Karpykov would sometimes become captivated by visions of the bygone Kazakh nomadic camps (to many, considered to be a golden age), and he would paint multifigured compositions in a figural pastoral key, which is what we see in the painting Возвращение домой [Homecoming] (2003). On a riverbank in the plains, boys and girls frolic on fast horses while children play. Everyone is well dressed. This was another manifestation of a romanticized relation to the past. People who live on the road dress simply. But here, it seems as though the interiors of yurts decorated with colored, patterned carpets have been opened, all the knots and felt travel bags have been untied, and the most expensive outfits have been taken out. The material and spiritual culture of the people was to be shown in all its glory and richness. Karpykov was not the only artist to romanticize and even idealize nomadic life. Over the decades of Kazakh independence, many such paintings have appeared—romanticism is not only a European genre. In times of transformation and upheaval, a people will turn to the idea of the golden age, which can be difficult, even impossible, to part with.

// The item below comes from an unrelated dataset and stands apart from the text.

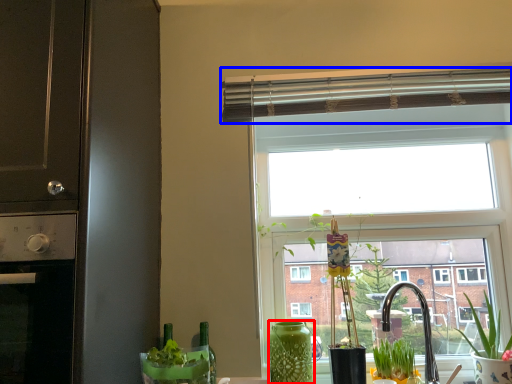
Question: Which object appears farthest to the camera in this image, vase (highlighted by a red box) or window blind (highlighted by a blue box)?

Choices:
 (A) vase
 (B) window blind

Answer: (B)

All the 1980 works by Karpykov in the collection of the Zimmerli Museum are untitled and share the same stylistic features. We can use one of them as an example of how these works are structured: no. 2000.0037 presents a dynamic, colorful space that is both clear and mysterious. If there is a story here, it has been dissolved in the flow of color, in the painterly “batter.” The brightness of the colors and the openness of the brushstrokes—sometimes pastose, sometimes nearly transparent—create the sensation of an event that has not quite transpired, something resembling a troubling dream, one that seems to grow more elusive the more one tries to define it using language (or here, color). The image refuses to submit to either language or the multitude of hues.
The composition is made up of two unequal parts. The larger section on the right is like a receding enfilade of rooms. In the depths of the enfilade, there is a bright spot. The front “room” is wide, while the ones in the back grow more narrow. The walls on the left and right are dotted with bursts of different colors, which communicate powerful emotions, alternating and simultaneous, consistent and chaotic. They are like shadow traces of disappearing events or phenomena. A bright-yellow spot stands out on the left wall, ending with a face at its very top. A face can also be seen on the right wall. The floor consists of light and dark spots, contoured in red, which violates its evenness—it appears to be broken up by obstacles that complicate movement toward the goal. At the top is a kind of arch or vault. In the smaller left part, which somewhat resembles a slit, figures seem to appear. This is a small human space.
This work brings to mind the idea of a light at the end of the tunnel, through which the soul of a departing person goes into the unknown. Here, the meaning of the dark object in front of something light in the distance opens up to us. It is a kind of spiral, pierced with the giant letter V. Perhaps this is the wheel of fate, which allows a person, depending on the kind of life they lived, to reach (or not) the hoped-for light-rest-paradise. And that strange bulging floor represents the mistakes and transgressions along one’s life path.
Bayan Barmankulova
Translated from Russian by Maria P. Vassileva
Notes:
1. Ablai Karpykov, in Ablai Karpykov and Leila Kokubaeva, Ablai Karpykov, Liazzat Maralbaeva and Their Children: Abulkhairkhan, Alua, Sadvakas, Zhanel', exhibition catalogue (Almaty: Michel Angelo gallery, 2007).